A friend sent me an [article that involved setting type constraints on code generated from neural networks](https://arxiv.org/abs/2402.15332). The prospect of verifying the correctness of generated code made me think more about [side effects](https://en.wikipedia.org/wiki/Side_effect_(computer_science)) and the implications of algebraic type checks in generated code on program analysis. Where are we with side effect analysis, and where are we going?

For most practical programs, side effects are the only things that matter about the program. Often, programs are [specified](https://en.wikipedia.org/wiki/Specification_(technical_standard)) wholly or in part by the side effects they must produce. Understanding precisely what a program does is essential to building reliable, secure, and correct software. This is especially the case if some side-effects may be [hallucinatory](https://en.wikipedia.org/wiki/Hallucination_(artificial_intelligence)).

Despite the singular importance of side effects, they remain difficult to model in practice. Approaches are generally divided into static (compile-time) or dynamic (runtime) approaches.

Determining side effects statically is complex and resource-intensive. Most approaches rely on source code analysis (like [SonarQube](https://www.sonarsource.com/products/sonarqube/) for identifying effects or [Safe Haskell](https://downloads.haskell.org/ghc/latest/docs/users_guide/exts/safe_haskell.html) for limiting effects, mostly IO), and are therefore:

1. limited to one language in the pluralistic environment of many real-world applications,
2. limited in scope (generally to application logic), and
3. limited in terms of practical value for non-[reproducible](https://en.wikipedia.org/wiki/Reproducible_builds) systems.

━━━━━━━━━━━━━━━━━━━━

- [GOAL 1]: Write out the entries from their beginning through the line that contains "[508, 795, 821, 829] BusinessName: TOBACCO", and leave the pictures out.

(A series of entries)
━━━━━━━━━━━━━━━━━━━━

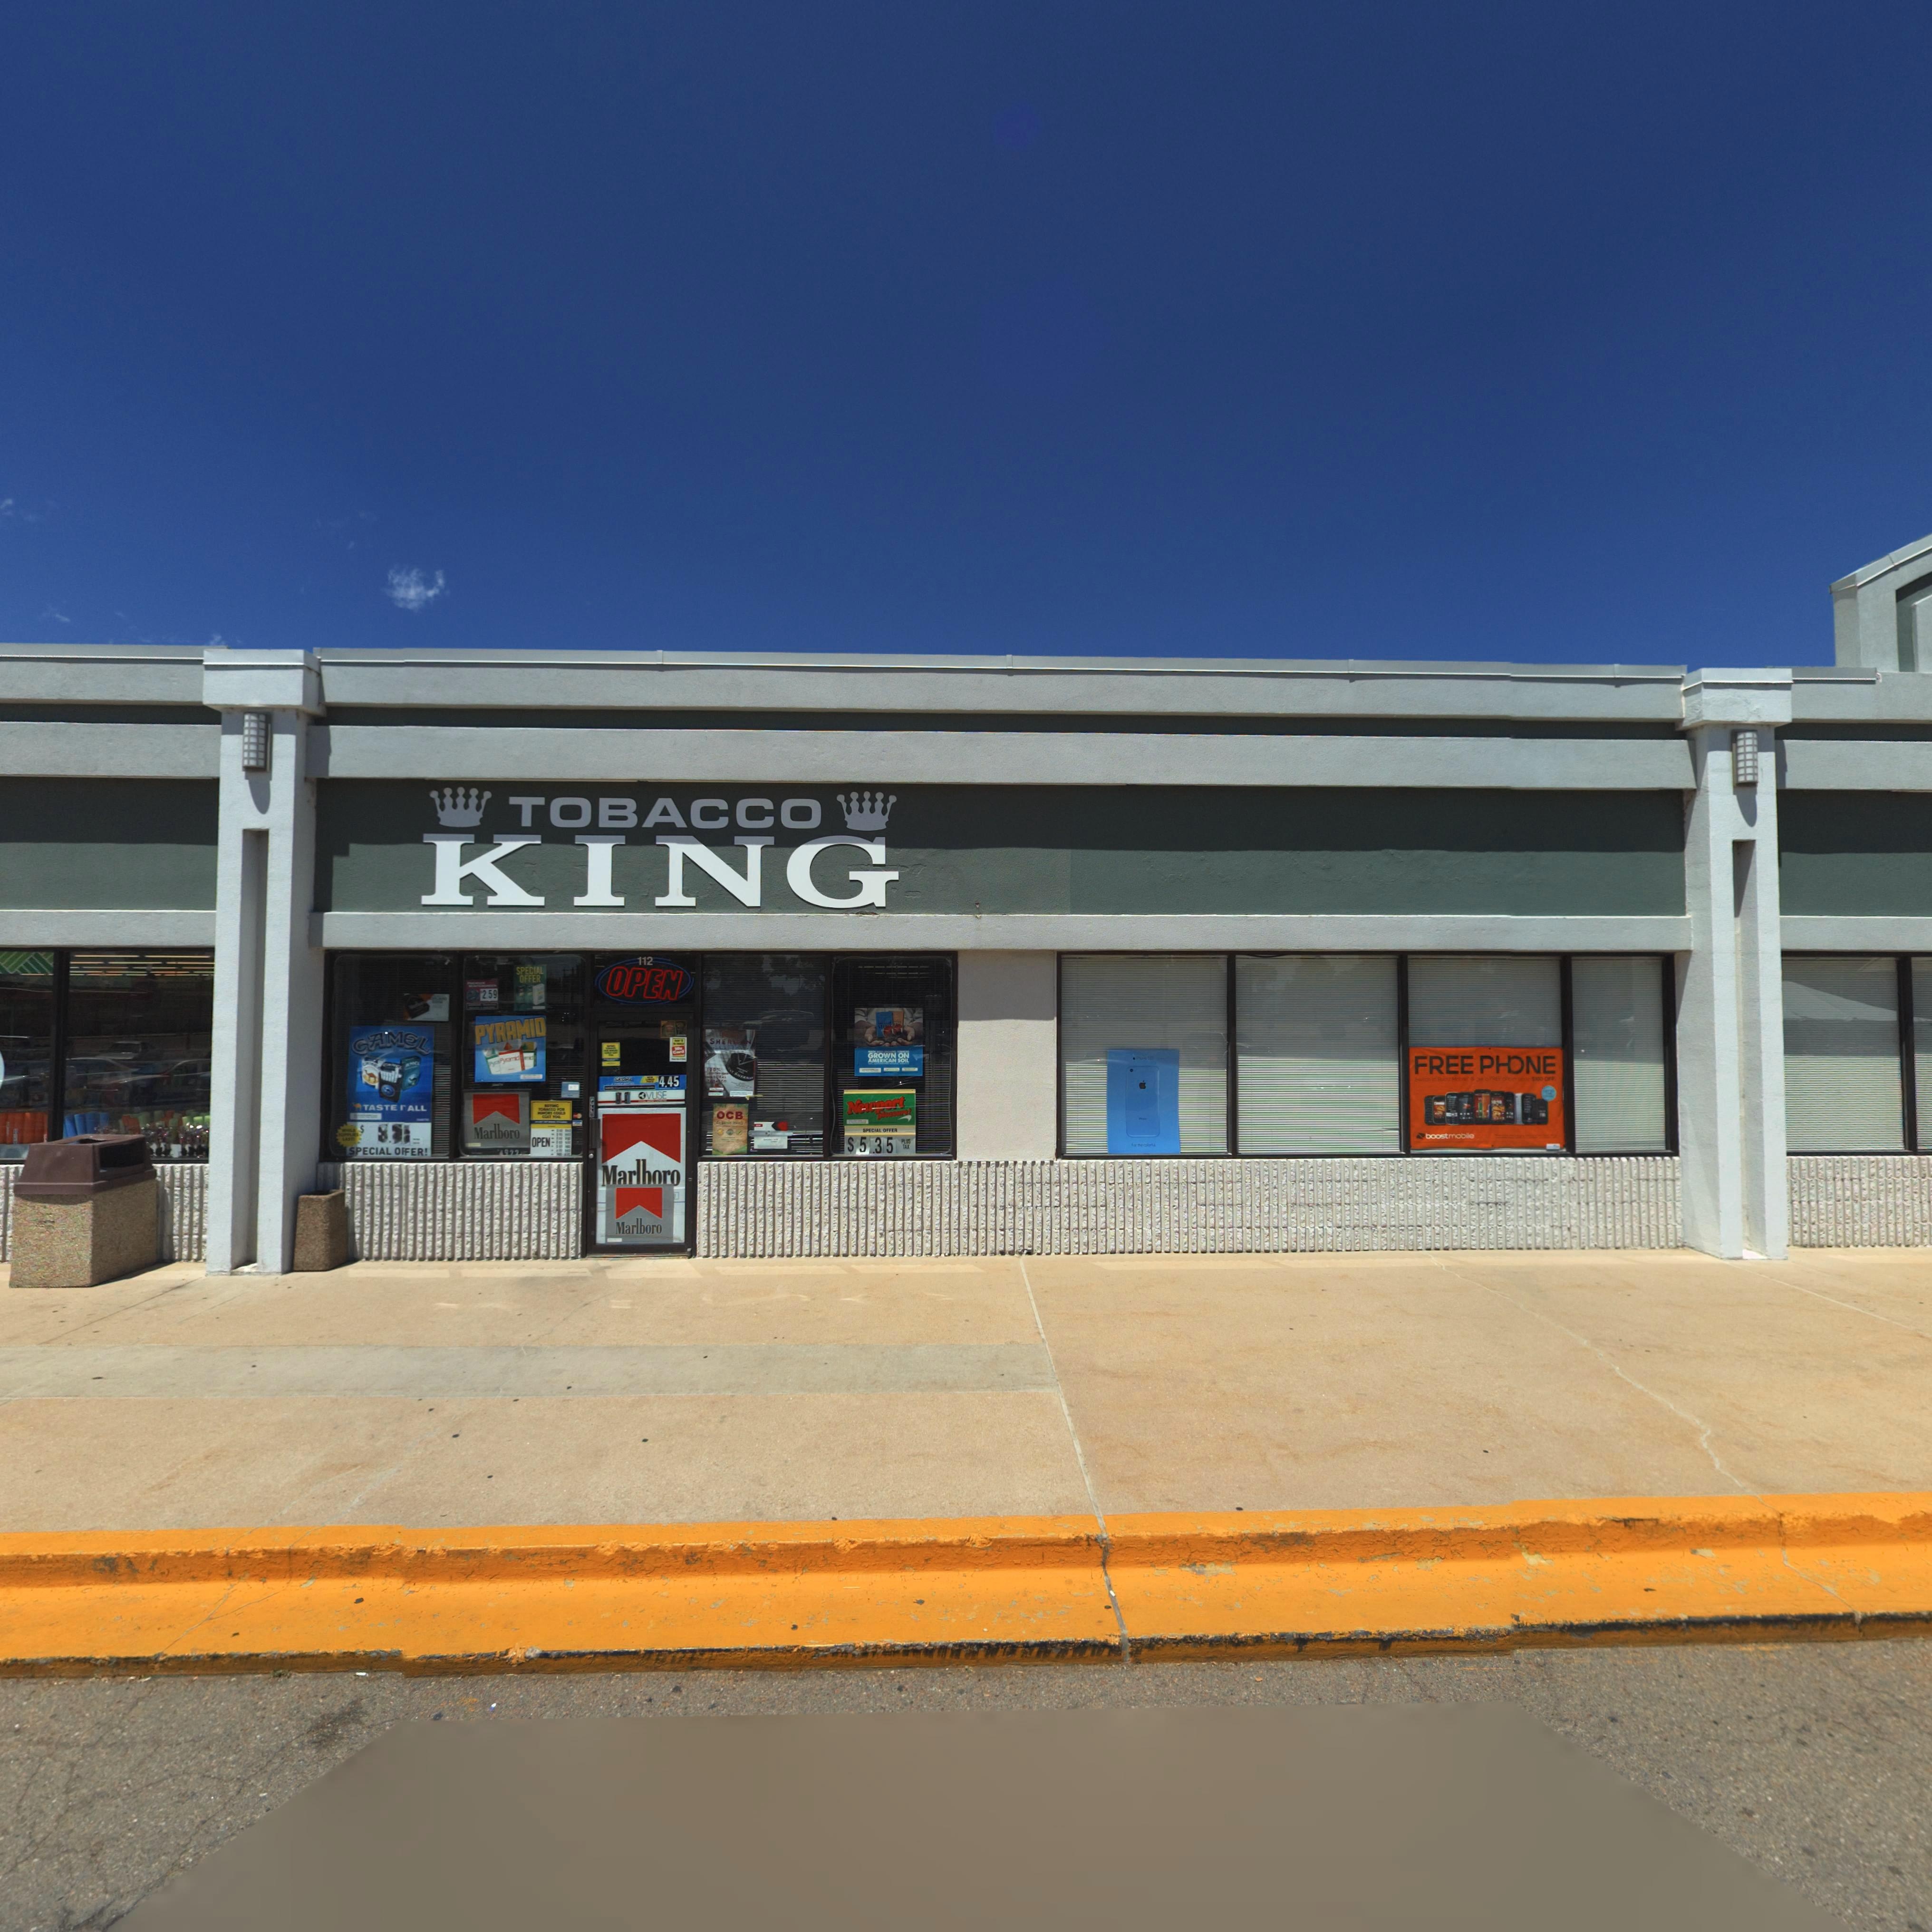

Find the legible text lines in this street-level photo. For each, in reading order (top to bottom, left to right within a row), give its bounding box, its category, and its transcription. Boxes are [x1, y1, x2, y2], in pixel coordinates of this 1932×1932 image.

[508, 795, 821, 829] BusinessName: TOBACCO
[421, 831, 900, 908] BusinessName: KING
[637, 956, 653, 965] StreetNumber: 112
[1425, 1132, 1475, 1139] BusinessName: boost mobile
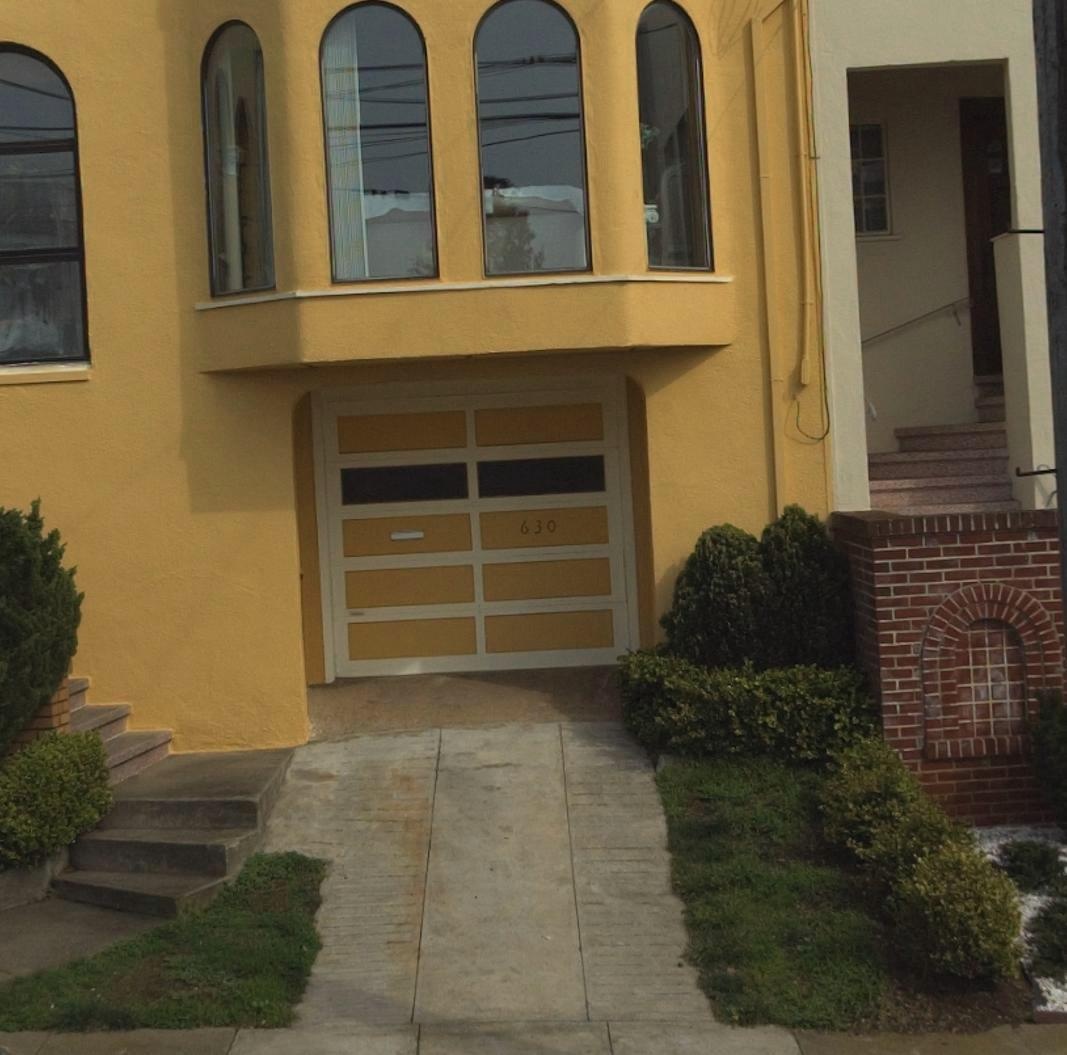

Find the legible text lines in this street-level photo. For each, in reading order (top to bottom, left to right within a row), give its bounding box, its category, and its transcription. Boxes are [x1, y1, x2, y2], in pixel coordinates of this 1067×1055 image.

━━━━━━━━━━━━━━━━━━━━

- [GOAL 2]: Rewrite the passage on side effects from "For most practical" through "dynamic (runtime) approaches.", replacing "programs" with "applications".

- [FULL SOLUTION 1]:
Find the legible text lines in this street-level photo. For each, in reading order (top to bottom, left to right within a row), give its bounding box, its category, and its transcription. Boxes are [x1, y1, x2, y2], in pixel coordinates of this 1932×1932 image.

[508, 795, 821, 829] BusinessName: TOBACCO

- [FULL SOLUTION 2]:
For most practical applications, side effects are the only things that matter about the program. Often, applications are [specified](https://en.wikipedia.org/wiki/Specification_(technical_standard)) wholly or in part by the side effects they must produce. Understanding precisely what a program does is essential to building reliable, secure, and correct software. This is especially the case if some side-effects may be [hallucinatory](https://en.wikipedia.org/wiki/Hallucination_(artificial_intelligence)).

Despite the singular importance of side effects, they remain difficult to model in practice. Approaches are generally divided into static (compile-time) or dynamic (runtime) approaches.